I want to say thank you for everyone who gave me help. I am going to buy UE Suite or UEStudio unlimited upgrades in August.

If no one helps the novice like me, there is no reason to buy any.

The UE forum is really helpful. 5/5!!!

Mofi · Jun 24, 2017#112017-06-24T09:32+00:00

How to learn regular expressions in Perl syntax is like learning anything else:

Reading - no - really studying books like Mastering Regular Expressions by O´Reilly which is very good or information on websites like those referenced in Find/Replace/Regular Expressions forum announcement topic Readme for the Find/Replace/Regular Expressions forum.
Using read information by applying them with not giving up on mistakes, errors or wrong results until solved.
Studying more and using more over months to become better and better.
Using tools making the work easier if available at all. For example UltraEdit has a very simple regular expression builder inside, click on appropriate button(s) in Find/Replace window. But for regular expressions with Perl syntax there are even more powerful tools helping users to create complex regular expressions for complex tasks which can be integrated in UE/UES via a user tool configuration, see also Readme for the Find/Replace/Regular Expressions forum.
After several months of nearly daily usage of read information a person has usually advanced knowledge.
After several years of nearly daily advanced usage and not stopping reading, learning and applying a person becomes an expert in whatever the person is doing.

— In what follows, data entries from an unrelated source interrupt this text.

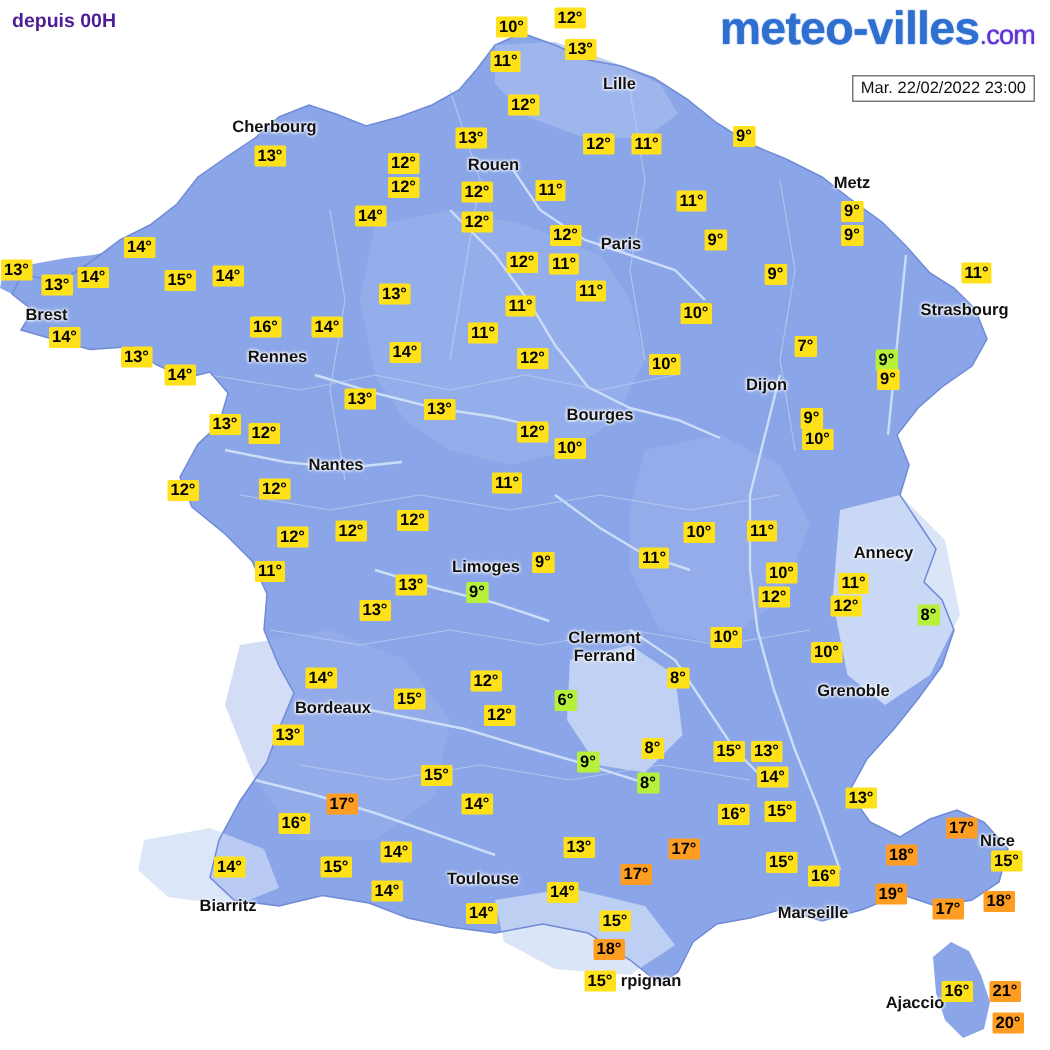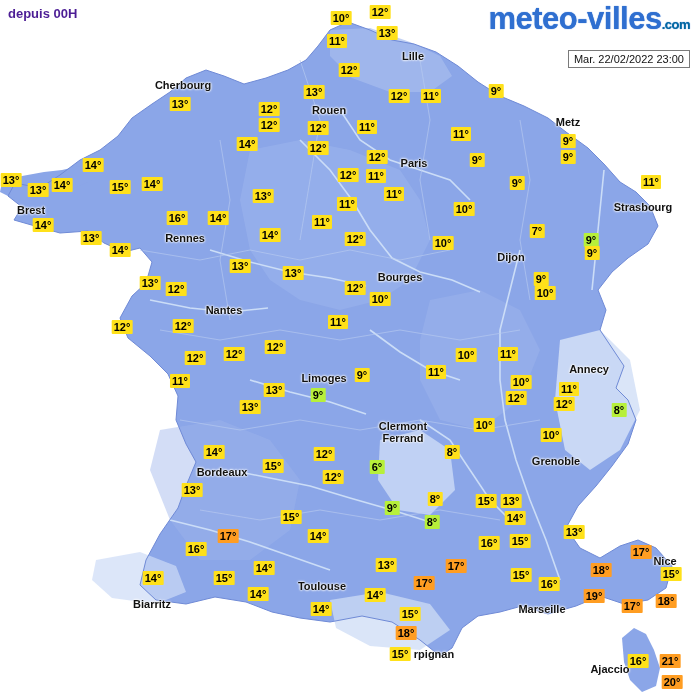".com" .logo .dotcom { color: #0369a1 -> #6d28d9; font-size: 13px -> 18px; font-weight: bold -> normal }
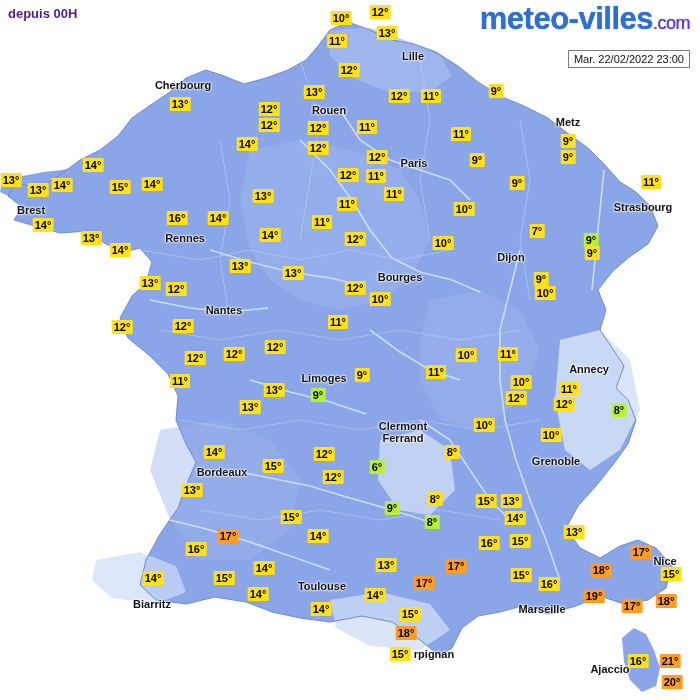"Grenoble" div.city { left: 556px -> 569px }
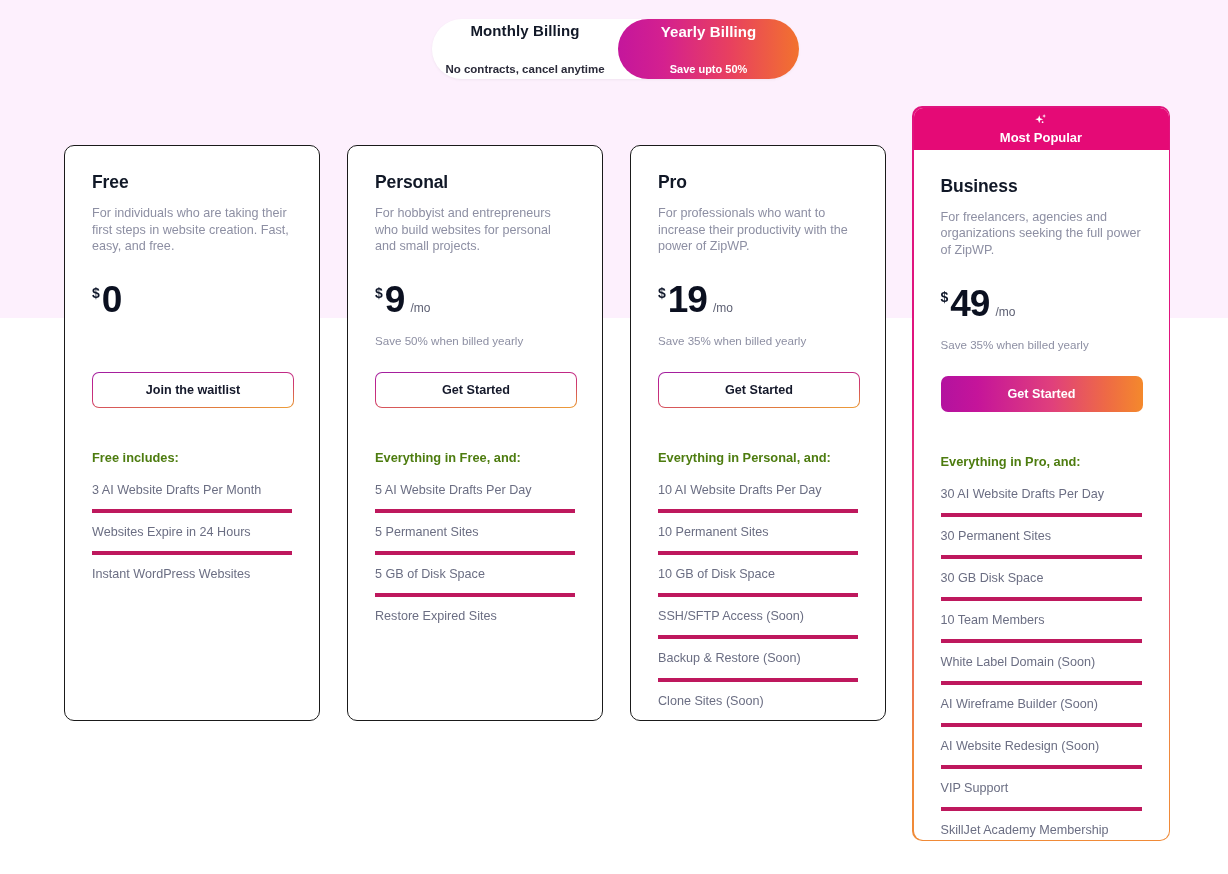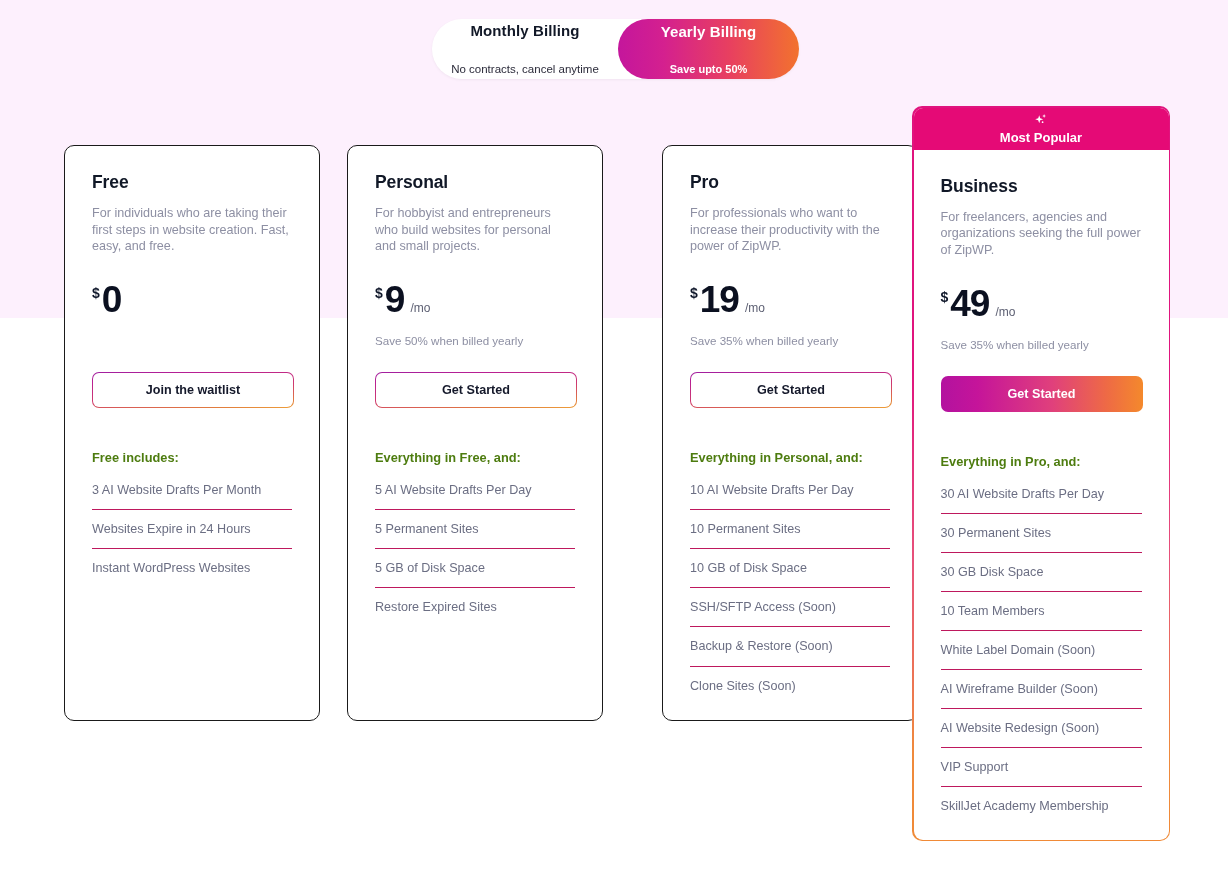"No contracts, cancel anytime" .toggle-sub { font-weight: 400 -> 700 }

My UltraEdit/Unix regular expression skills are at expert level. I know everything about those legacy regular expression engines in UltraEdit. But my Perl regular expressions skills are just at advanced level. I do not need to solve often really complex tasks using a Perl regular expression find/replace on becoming ever a real expert on Perl regular expressions. But I learn at least once per month something new for me about Perl regular expressions. Fleggy is one reason for increasing my knowledge about Perl regular expressions as nothing is better than seeing how a complex regular expression find/replace works on a practical example. Thanks Fleggy.

fleggy · Jun 24, 2017#122017-06-24T10:33+00:00

You're welcome, Mofi